BDL, you seem knowledgeable on the subject of sharpening/stones, so do I need a 500 grit stone? Some, as you probably have read here, don't recommend starting with anything lower than a 1000 grit stone. Any thoughts on this? Just to clarify my situation, all my knives at the moment are German, some of my which are pretty dull and at least one, the paring knife, has some damage to the tip. 



Generally speaking, if you use your knives frequently and sharpen them as often as they should be sharpened, the edge angles will be become increasingly obtuse and require thinning (aka re-profiling) -- assuming, that is, the factory angles were good ones and the knives didn't require thinning from the beginning. 


More specifically, YOU need something fast and coarse enough to "thin" (aka re-profile) your old knives.  And that means something 500# or coarser.  The joker in that deck is that coarse stones have consequences.  Screw ups will show, be difficult to correct and possibly effect the performance of your knife.  That means you should already be a fairly competent sharpener before putting a good knife on a coarse stone.  


As a rule, it's a good thing if you both understand the sharpening process and can hold an angle well enough to sharpen a knife on a medium coarse stone (around 1K#), and create a fine, fresh-metal edge; AND then follow it with a fairly fine stone (3K# or finer) and actually improve that edge.  Unfortunately, it's not automatic and requires some practice.  Fortunately, it won't take you years.  We're talking in the neighborhood of 6 to 10 edges for most people to develop that degree of basic competence.  


As it happens, I have a lot of stones (not to mention other sharpening junk) including oil stones, and would choose a Norton coarse India to do that work.  Also, if you were going to use nothing but your old European knives, I'd recommend buying an all oil stone sharpening kit. 


"India" is a trade name, not a generic description.  Norton India stones are well made, inexpensive, synthetic, aluminum-oxide stones.  They are not the best of the type on the market (probably Razor Edge), but they are well priced.  I don't recommend that anyone purchase all three India stones.  Neither the coarse nor fine does anything that much better than the medium.  Rather I suggest that if you're going to build an oil stone kit using Indias, you get the coarse and fine, or the 1" combination stone (IB-8).  For what it's worth, I follow my India stones with Arkansas stones because (a) even the fine India is far too coarse, and (b) India edges tend to dull quite a bit more quickly than Arkansas edges. 
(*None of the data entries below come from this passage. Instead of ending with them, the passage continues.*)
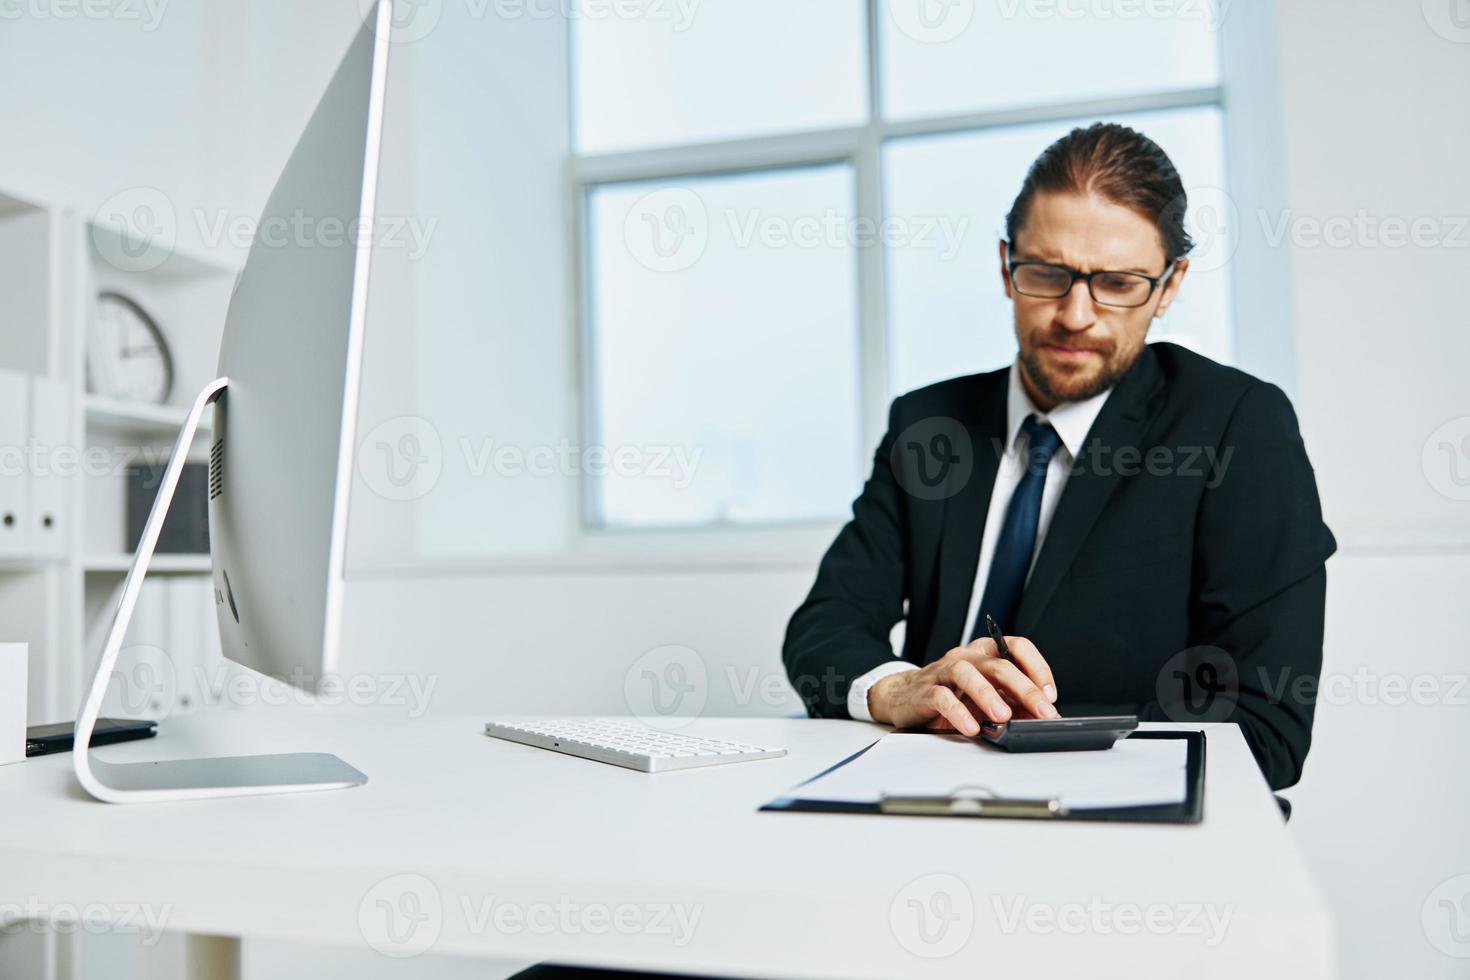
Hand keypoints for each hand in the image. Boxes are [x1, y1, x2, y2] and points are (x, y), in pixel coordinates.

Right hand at [867, 636, 1059, 735]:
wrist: (904, 697)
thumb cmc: (951, 695)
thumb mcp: (985, 696)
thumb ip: (1011, 702)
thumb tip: (1041, 717)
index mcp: (985, 653)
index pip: (1017, 647)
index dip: (1037, 668)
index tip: (1049, 694)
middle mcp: (966, 656)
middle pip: (999, 664)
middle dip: (1024, 689)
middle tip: (1042, 711)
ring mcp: (944, 671)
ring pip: (968, 674)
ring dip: (988, 695)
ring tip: (1003, 717)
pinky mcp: (925, 690)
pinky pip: (942, 697)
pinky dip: (958, 713)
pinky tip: (971, 727)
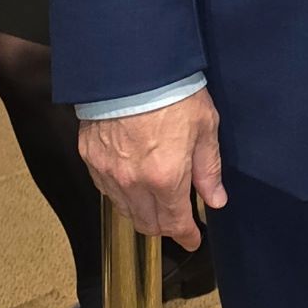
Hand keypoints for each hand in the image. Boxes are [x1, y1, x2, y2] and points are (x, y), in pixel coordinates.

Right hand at [78, 89, 225, 248]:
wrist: (130, 67)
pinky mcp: (91, 158)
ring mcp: (108, 172)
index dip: (186, 236)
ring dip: (142, 213)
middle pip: (147, 223)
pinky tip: (132, 185)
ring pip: (125, 210)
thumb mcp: (205, 128)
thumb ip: (208, 169)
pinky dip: (121, 194)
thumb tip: (216, 199)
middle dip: (165, 227)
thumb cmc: (173, 93)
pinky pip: (107, 189)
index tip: (193, 240)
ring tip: (156, 204)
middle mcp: (133, 182)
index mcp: (166, 178)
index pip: (175, 222)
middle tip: (177, 221)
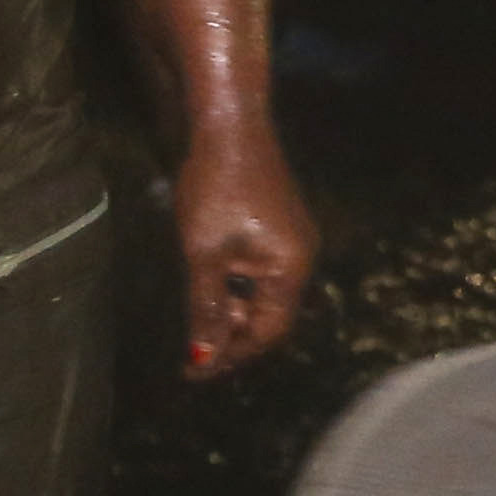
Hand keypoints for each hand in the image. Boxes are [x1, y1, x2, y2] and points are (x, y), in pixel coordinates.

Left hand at [170, 117, 314, 376]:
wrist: (227, 126)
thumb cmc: (215, 189)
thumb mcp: (203, 256)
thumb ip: (207, 309)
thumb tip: (204, 357)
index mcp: (292, 268)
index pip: (268, 331)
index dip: (231, 354)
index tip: (194, 369)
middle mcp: (302, 256)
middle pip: (271, 315)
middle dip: (232, 334)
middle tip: (192, 344)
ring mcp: (294, 239)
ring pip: (265, 293)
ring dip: (233, 309)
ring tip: (199, 312)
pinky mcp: (280, 223)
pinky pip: (264, 270)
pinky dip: (238, 285)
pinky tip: (213, 280)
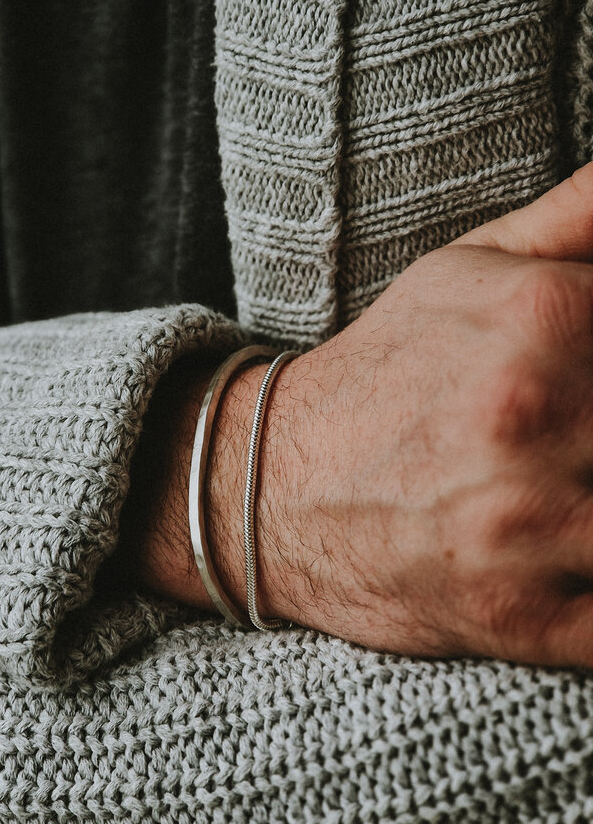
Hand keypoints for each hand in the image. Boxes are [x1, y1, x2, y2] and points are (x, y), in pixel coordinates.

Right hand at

However, if you're going ahead with your plan to upgrade to knives made with stronger, harder alloys than those used in your Euros' and will only purchase one sharpening set (like sane people do) I think you're better off going with water stones.  You'll eventually need at least three:  coarse, medium and fine.  And you might as well buy them all now.  As it happens, coarse stones tend to be inexpensive.  The identities of all three particular stones in your water stone set depends more on your budget than anything else. 


For right now, see if you can't find an inexpensive sharpening service to re-establish the edges on your most used knives and to regrind the broken tip.  There's nothing so special about them that they can't be sharpened by machine -- which is how services sharpen -- until you're ready to start learning.